> SOURCE EXTRACT:

:::::

9.4 Warranty Claims.
Except for the Customer’s right to terminate in accordance with Section 12.3, Isotopes’ sole responsibility and Customer’s exclusive remedy in the event of any material failure of the warranties expressly stated in Section 9, shall be that Isotopes shall make commercially reasonable efforts to remedy any resulting deficiencies. 

9.5 Disclaimer of Warranty.
EXCEPT FOR THE EXPRESS WARRANTIES SET FORTH IN THIS SECTION 9, TO THE MAXIMUM EXTENT PERMITTED UNDER APPLICABLE LAW, THE SERVICES, PROFESSIONAL SERVICES AND DOCUMENTATION ARE PROVIDED “AS IS” WITHOUT OTHER WARRANTY OF ANY KIND, AND ISOTOPES MAKES NO WARRANTIES, EXPRESS, IMPLIED, STATUTORY, OR OTHERWISE, WITH RESPECT TO THE SERVICES AND PROFESSIONAL SERVICES. ISOTOPES SPECIFICALLY AND EXPLICITLY DISCLAIMS ALL OTHER WARRANTIES, EXPRESS AND IMPLIED, INCLUDING WITHOUT LIMITATION THE IMPLIED WARRANTIES OF MERCHANTABILITY, FITNESS FOR A PARTICULAR PURPOSE, NON-INFRINGEMENT, THOSE ARISING FROM A COURSE OF DEALING OR USAGE OR TRADE, AND ALL SUCH WARRANTIES ARE HEREBY EXCLUDED TO THE FULLEST EXTENT PERMITTED BY LAW. FURTHER, ISOTOPES DOES NOT WARRANT THE SERVICES WILL BE ERROR-FREE OR THAT THE USE OF THE SERVICES WILL BE UNINTERRUPTED. THE SERVICES AND MATERIALS ARE NOT DESIGNED, INTENDED OR WARRANTED FOR USE IN HAZARDOUS ENVIRONMENTS REQUIRING FAIL-SAFE CONTROLS.

:::::

> DIRECTIONS:
Please carry the contract's warranty terms forward from their final sentence.

Records from a dataset:
:::::

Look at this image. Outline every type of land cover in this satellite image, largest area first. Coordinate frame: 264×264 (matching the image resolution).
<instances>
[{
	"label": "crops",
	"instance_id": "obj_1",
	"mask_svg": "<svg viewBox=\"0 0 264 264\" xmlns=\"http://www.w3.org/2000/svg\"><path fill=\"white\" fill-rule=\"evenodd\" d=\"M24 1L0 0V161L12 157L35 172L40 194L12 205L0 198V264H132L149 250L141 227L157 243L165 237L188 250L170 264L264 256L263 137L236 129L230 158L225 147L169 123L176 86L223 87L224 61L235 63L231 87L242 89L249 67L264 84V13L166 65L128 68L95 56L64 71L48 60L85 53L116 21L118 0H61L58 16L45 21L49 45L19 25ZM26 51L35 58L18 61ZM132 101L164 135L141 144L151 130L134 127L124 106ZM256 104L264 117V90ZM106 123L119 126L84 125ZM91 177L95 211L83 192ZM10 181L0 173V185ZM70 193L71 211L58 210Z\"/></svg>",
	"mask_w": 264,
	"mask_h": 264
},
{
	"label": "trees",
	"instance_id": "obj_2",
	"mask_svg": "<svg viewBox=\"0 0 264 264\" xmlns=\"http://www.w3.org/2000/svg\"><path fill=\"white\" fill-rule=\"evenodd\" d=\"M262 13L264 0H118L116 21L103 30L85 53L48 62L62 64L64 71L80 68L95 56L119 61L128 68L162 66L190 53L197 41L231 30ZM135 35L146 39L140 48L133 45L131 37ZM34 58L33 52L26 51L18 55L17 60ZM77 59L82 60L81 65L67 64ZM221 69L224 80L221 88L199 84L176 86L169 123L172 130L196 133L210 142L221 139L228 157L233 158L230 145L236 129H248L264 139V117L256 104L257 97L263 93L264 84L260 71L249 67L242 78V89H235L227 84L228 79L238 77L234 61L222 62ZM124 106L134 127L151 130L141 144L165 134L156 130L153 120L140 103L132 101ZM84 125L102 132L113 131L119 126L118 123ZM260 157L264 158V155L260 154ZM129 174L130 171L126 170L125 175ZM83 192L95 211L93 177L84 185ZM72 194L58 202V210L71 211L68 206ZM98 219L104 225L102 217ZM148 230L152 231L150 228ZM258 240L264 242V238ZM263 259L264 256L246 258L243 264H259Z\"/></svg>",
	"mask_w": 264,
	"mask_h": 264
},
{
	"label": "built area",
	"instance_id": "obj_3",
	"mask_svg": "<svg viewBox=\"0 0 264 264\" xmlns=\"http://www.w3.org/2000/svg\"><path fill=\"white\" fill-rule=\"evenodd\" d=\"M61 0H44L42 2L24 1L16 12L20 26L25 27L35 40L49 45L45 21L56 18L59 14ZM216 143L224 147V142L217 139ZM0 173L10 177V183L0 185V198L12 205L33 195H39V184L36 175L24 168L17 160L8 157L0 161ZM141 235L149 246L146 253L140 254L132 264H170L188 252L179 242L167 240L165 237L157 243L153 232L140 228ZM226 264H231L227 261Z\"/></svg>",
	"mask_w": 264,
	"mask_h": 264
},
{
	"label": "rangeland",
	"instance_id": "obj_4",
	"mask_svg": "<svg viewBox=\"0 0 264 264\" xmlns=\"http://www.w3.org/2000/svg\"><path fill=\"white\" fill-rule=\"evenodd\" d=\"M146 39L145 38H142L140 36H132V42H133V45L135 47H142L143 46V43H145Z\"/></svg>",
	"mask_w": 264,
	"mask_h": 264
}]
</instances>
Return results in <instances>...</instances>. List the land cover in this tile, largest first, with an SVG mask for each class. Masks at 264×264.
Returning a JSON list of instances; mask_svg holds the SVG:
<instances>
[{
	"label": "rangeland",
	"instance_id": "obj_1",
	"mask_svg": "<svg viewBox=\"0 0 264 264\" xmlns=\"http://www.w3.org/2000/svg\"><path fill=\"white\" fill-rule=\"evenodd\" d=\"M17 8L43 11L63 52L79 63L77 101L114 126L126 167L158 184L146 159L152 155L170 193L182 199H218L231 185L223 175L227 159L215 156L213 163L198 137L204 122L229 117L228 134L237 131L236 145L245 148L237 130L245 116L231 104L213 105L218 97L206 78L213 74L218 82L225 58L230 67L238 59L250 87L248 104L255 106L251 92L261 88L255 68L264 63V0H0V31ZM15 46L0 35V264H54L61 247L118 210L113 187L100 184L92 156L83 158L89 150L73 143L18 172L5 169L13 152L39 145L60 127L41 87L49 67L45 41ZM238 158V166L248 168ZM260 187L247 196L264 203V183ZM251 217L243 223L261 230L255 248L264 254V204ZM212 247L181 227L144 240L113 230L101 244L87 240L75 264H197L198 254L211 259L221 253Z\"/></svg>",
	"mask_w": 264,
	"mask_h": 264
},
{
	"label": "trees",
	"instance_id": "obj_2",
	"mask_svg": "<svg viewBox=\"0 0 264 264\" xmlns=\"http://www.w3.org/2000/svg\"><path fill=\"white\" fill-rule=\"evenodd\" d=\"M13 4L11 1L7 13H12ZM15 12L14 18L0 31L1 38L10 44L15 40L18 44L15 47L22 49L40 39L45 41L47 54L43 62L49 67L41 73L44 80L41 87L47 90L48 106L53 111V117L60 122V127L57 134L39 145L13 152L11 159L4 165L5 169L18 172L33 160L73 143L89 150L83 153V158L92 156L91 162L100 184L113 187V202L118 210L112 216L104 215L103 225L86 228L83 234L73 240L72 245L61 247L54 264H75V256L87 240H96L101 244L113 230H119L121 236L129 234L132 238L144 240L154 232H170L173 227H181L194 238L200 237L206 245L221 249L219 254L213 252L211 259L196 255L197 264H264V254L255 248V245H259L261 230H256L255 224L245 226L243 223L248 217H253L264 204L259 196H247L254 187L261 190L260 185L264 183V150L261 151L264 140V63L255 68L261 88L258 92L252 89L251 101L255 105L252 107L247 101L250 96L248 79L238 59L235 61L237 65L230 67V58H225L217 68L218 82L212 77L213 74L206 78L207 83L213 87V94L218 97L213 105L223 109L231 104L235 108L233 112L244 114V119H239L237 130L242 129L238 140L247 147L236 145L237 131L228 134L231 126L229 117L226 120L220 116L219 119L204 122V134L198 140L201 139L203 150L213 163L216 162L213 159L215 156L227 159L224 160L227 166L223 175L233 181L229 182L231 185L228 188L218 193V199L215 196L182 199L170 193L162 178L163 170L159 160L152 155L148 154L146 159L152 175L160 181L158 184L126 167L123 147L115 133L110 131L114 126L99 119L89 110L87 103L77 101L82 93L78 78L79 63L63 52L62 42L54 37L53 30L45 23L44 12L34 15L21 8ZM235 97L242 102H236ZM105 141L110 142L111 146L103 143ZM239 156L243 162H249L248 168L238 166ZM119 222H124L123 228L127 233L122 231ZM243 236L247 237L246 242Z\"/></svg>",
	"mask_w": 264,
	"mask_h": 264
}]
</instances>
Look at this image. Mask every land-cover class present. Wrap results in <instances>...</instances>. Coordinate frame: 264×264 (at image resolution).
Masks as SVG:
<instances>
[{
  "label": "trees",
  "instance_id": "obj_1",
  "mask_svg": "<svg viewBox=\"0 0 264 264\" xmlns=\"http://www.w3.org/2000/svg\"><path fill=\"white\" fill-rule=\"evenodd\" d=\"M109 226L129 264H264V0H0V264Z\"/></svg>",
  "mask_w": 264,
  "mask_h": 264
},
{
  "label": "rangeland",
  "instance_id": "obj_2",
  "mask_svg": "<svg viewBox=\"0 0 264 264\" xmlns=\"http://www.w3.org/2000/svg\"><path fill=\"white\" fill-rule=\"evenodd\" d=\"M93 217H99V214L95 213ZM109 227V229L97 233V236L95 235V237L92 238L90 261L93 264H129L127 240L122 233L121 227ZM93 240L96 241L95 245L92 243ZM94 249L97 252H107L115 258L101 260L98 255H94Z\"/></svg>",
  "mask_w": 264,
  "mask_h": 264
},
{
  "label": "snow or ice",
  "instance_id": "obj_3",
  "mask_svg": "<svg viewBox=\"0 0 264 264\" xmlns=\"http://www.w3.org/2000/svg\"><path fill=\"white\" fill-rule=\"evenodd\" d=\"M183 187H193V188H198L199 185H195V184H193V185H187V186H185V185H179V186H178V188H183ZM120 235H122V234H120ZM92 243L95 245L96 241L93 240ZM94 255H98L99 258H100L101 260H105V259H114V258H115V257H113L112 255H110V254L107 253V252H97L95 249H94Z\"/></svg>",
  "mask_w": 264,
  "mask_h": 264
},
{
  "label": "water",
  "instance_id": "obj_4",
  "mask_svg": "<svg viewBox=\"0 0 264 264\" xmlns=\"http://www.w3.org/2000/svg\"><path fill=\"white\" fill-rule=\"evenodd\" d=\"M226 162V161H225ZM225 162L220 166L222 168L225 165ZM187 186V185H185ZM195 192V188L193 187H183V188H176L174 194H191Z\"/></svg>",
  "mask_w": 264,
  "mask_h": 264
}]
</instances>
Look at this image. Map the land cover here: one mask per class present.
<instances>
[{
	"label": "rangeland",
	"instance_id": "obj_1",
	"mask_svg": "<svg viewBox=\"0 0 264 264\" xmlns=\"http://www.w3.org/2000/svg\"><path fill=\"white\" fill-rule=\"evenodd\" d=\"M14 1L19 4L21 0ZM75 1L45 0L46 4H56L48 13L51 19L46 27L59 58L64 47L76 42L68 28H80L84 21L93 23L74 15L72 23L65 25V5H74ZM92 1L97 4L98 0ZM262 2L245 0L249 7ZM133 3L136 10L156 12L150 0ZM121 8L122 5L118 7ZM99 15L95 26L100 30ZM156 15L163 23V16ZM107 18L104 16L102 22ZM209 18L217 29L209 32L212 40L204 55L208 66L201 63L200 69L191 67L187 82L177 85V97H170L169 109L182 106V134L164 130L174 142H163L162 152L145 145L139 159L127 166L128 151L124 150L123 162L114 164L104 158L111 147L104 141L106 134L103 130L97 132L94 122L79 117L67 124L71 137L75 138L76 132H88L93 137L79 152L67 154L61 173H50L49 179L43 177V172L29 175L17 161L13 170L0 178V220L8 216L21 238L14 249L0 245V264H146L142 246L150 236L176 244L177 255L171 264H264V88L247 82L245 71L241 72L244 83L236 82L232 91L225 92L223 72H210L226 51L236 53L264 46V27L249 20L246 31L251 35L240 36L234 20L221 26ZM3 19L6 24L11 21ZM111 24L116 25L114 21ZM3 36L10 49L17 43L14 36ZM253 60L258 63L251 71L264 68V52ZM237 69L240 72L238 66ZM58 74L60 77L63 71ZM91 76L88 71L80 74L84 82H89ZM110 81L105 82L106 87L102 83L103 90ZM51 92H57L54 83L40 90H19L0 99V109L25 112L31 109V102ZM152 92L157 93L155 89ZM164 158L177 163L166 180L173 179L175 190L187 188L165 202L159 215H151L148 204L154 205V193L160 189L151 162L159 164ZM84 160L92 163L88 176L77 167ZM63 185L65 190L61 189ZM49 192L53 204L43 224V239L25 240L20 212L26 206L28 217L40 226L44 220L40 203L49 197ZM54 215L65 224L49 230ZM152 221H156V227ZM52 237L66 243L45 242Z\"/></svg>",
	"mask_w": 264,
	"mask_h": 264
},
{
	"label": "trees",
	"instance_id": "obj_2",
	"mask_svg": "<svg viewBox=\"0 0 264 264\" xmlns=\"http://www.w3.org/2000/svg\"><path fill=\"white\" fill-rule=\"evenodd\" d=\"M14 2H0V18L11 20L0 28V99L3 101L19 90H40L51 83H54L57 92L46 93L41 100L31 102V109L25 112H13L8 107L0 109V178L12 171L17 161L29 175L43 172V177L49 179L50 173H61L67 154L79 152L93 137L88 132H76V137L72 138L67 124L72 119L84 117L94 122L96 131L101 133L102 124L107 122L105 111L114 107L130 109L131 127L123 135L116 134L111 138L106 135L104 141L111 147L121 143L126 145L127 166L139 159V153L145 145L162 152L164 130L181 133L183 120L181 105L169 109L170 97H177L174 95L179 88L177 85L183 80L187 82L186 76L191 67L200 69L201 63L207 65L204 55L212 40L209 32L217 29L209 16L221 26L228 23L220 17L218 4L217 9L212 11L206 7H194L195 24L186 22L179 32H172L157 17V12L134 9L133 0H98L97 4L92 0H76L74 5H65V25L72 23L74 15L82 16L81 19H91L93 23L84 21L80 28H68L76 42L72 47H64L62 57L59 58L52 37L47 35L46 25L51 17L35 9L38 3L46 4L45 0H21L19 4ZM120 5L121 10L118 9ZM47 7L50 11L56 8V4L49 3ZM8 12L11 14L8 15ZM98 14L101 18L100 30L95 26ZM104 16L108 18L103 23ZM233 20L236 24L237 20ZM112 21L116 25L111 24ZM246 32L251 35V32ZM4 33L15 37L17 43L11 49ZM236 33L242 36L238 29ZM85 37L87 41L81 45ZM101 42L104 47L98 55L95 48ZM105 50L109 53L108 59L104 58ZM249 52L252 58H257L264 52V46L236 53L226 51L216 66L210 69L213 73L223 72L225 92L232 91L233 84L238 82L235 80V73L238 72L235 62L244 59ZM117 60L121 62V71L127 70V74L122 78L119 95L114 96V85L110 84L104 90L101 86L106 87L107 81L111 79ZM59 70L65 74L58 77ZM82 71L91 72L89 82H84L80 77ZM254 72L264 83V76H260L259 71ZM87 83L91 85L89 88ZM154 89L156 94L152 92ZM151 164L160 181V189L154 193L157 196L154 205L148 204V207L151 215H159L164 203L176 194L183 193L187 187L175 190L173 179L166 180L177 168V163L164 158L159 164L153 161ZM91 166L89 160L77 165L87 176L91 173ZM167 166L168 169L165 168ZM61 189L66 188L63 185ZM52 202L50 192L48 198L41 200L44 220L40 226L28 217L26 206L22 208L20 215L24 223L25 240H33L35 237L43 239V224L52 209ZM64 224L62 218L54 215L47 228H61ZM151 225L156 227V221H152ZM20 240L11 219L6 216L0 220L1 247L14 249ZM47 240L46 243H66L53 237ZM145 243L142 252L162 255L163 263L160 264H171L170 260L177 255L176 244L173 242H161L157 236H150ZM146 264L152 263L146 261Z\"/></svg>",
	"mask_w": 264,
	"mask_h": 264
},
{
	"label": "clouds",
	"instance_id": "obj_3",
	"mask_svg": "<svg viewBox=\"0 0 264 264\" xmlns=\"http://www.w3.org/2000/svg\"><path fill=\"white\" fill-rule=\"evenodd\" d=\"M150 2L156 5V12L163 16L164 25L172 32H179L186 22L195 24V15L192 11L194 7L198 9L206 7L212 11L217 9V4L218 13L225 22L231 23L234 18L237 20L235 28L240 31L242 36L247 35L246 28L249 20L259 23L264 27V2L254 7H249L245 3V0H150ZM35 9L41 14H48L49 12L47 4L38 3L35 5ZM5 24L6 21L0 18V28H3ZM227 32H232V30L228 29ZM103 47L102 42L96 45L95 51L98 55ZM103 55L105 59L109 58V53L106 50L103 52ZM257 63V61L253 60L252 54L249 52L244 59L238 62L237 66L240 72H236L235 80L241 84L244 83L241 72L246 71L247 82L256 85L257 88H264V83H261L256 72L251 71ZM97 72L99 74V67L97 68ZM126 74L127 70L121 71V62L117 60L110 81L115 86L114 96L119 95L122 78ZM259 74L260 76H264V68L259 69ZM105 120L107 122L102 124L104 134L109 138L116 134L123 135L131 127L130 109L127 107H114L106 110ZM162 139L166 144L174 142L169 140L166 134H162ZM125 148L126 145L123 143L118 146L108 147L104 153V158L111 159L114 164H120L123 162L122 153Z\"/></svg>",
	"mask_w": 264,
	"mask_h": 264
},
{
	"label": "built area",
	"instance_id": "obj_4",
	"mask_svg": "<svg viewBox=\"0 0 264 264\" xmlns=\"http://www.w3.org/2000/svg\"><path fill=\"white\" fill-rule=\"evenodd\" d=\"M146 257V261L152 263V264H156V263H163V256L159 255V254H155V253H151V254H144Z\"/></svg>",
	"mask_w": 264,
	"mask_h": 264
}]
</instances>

:::::

> EXPECTED ANSWER:
  1. INDEMNIFICATION

10.1 Indemnification by Isotopes.  
If a third party asserts or threatens a claim that Customer’s use of the Services directly infringes the third party’s patent, copyright, or trademark (a “Claim”), Isotopes will, at its expense: (a) assume the defense of the Claim, and (b) pay any damages, costs, and reasonable attorneys’ fees awarded in a final, non-appealable judgment or agreed to in a settlement approved by Isotopes, to the extent attributable to Customer’s use of the Services. Isotopes’ obligations are subject to Customer: (i) being current on all applicable fees (or becoming current prior to requesting indemnification); (ii) providing written notice of the Claim to Isotopes promptly, and in any event within fifteen (15) days of becoming aware of it; (iii) granting Isotopes sole control of the defense and settlement of the Claim, provided that Customer may approve any settlement that imposes a payment obligation or admission of liability on Customer; and (iv) providing reasonable cooperation in the defense.

10.2 Other Resolution. 
If the Services becomes the subject of any actual or anticipated third party infringement claim, Isotopes may, at its sole option and expense, either: (i) procure for Customer the right to continue using the affected Services consistent with this Agreement, (ii) replace or modify the affected Services with a functionally equivalent service that does not infringe, or, (iii) if neither (i) nor (ii) is available on a commercially-feasible basis, terminate the Agreement and applicable Service Order and refund the pro rata amount of any prepaid fees for all unused portions of the then-current Subscription Term calculated as of the date of termination.

10.3 Exclusions.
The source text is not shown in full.